Wednesday, August 21, 2013

One man, many votes?

Here's an idea I've been mulling for some time for a new type of democracy (or at least one that I've not read about before). It's intended to improve the ability of people to participate while preserving the ability to have representation where it's desired. Keep in mind that it requires some sophisticated on-line voting mechanisms, but they're just technology problems, and nothing makes me think they're not solvable.

  1. Each person gets not one vote, but many. Votes are of two types. Program administration votes, and legislative votes.
  2. Program administrative (PA) votes - One government meta-program declares all other programs. Each person gets one vote per program. The meta-program is governed like other programs.
  3. Legislative (L) votes - For every statute, a person gets one vote. The vote is applied either to a version of a statute, or against its existence. Anyone may create a statute version.
  4. All votes may be proxied to another person or organization.
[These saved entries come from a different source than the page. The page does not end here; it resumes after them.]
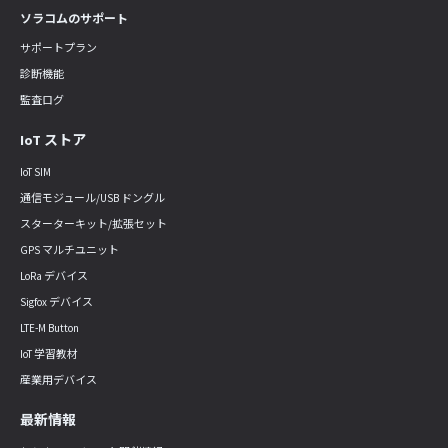
ソラコムのサポート
サポートプラン
診断機能
監査ログ
IoT ストア
IoT SIM
通信モジュール/USB ドングル
スターターキット/拡張セット
GPS マルチユニット
LoRa デバイス
Sigfox デバイス
LTE-M Button
IoT 学習教材
産業用デバイス
最新情報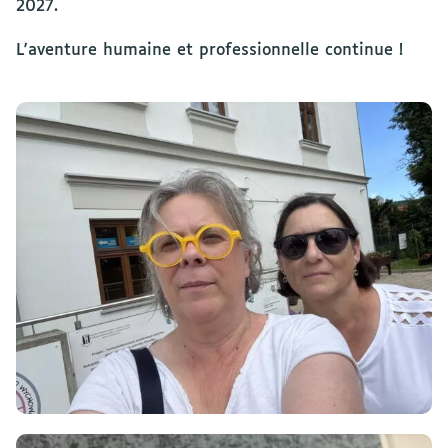
2027.
L'aventure humaine et professionnelle continue !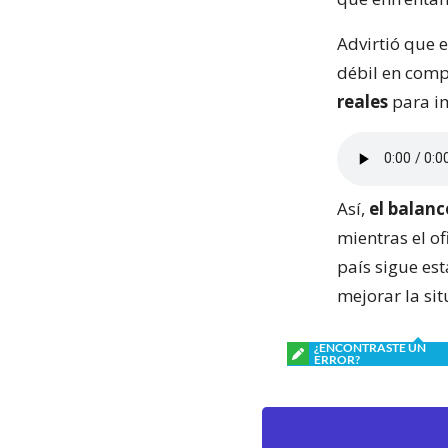
Advirtió que 
débil en comp
reales
para im
Así,
el balanc
mientras el of
país sigue es
mejorar la si
¿ENCONTRASTE UN
ERROR?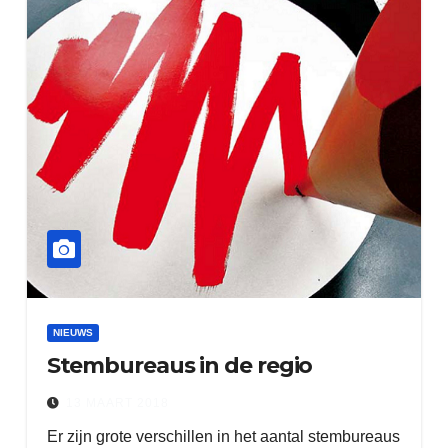
NIEUWS
Stembureaus in de regio
13 MAART 2018
Er zijn grote verschillen in het aantal stembureaus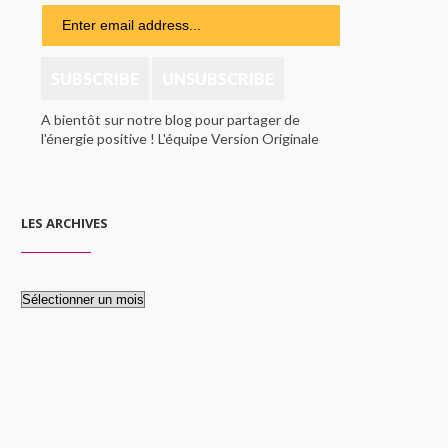
A bientôt sur notre blog pour partager de
l'énergie positive ! L'équipe Version Originale
LES ARCHIVES
Les
archives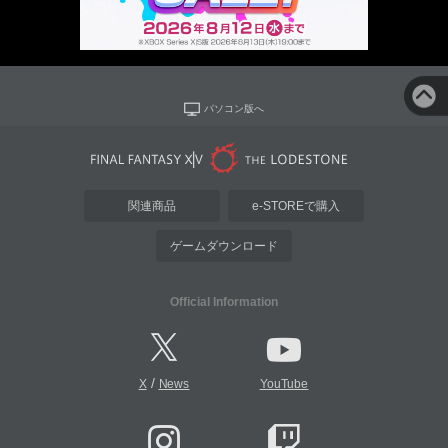
パソコン版へ
関連商品
e-STOREで購入
ゲームダウンロード
Official Information
/
X
News
YouTube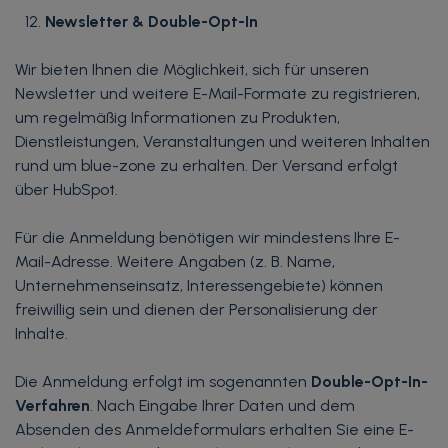
Newsletter & Double-Opt-In
Wir bieten Ihnen die Möglichkeit, sich für unseren
Newsletter und weitere E-Mail-Formate zu registrieren,
um regelmäßig Informationen zu Produkten,
Dienstleistungen, Veranstaltungen und weiteren Inhalten
rund um blue-zone zu erhalten. Der Versand erfolgt
über HubSpot.
Für die Anmeldung benötigen wir mindestens Ihre E-
Mail-Adresse. Weitere Angaben (z. B. Name,
Unternehmenseinsatz, Interessengebiete) können
freiwillig sein und dienen der Personalisierung der
Inhalte.
Die Anmeldung erfolgt im sogenannten
Double-Opt-In-
Verfahren
. Nach Eingabe Ihrer Daten und dem
Absenden des Anmeldeformulars erhalten Sie eine E-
The recipient knows approximately how many proxy votes he controls, but not exactly (to avoid forced proxies).
  5. A person can determine where his votes are at any point, can change a vote at any point, but must change or validate the vote once every voting period.
  6. When a person reaches majority, they must cast their votes. When a person dies, their votes are removed.
  7. All personal taxes are distributed to programs by nomination of the individual. Tax allocation profiles may be established by organizations and used by individuals.
  8. All non-personal taxes are collected and distributed to programs either by using the aggregate profile of personal contributions or by nomination of a government budget program.
  9. Each program has an administrator determined by program vote. 
  10. Administrators are nominated by anyone and must accept the nomination to be considered.
  11. The term of a program administrator is determined by program vote, by statute, or by instant recall (reallocation of a program vote).
  12. Legislation determines what program policy or regulatory processes require explicit program votes.
  13. Legislative votes may be automatically allocated to the same proxy as program votes or a different proxy.
  14. If L to PA automated allocation is in effect, one government meta-program assigns draft legislation to a program. That assignment may be controlled by the meta-program's program voting. 
  15. If L to PA automated allocation is in effect, bills cannot be 'omnibus'. 

Most readers will get to the second item and say "that's just too unwieldy". But remember, most people will not want to be involved in all programs and will delegate their votes to a (hopefully) knowledgeable or responsible proxy. Those programs they wish to have an impact on, they can control in detail.

For the third item, people will say "we'll never pass any laws". But again, because of proxying, this system allows either party-based representation or personal participation in government decisions.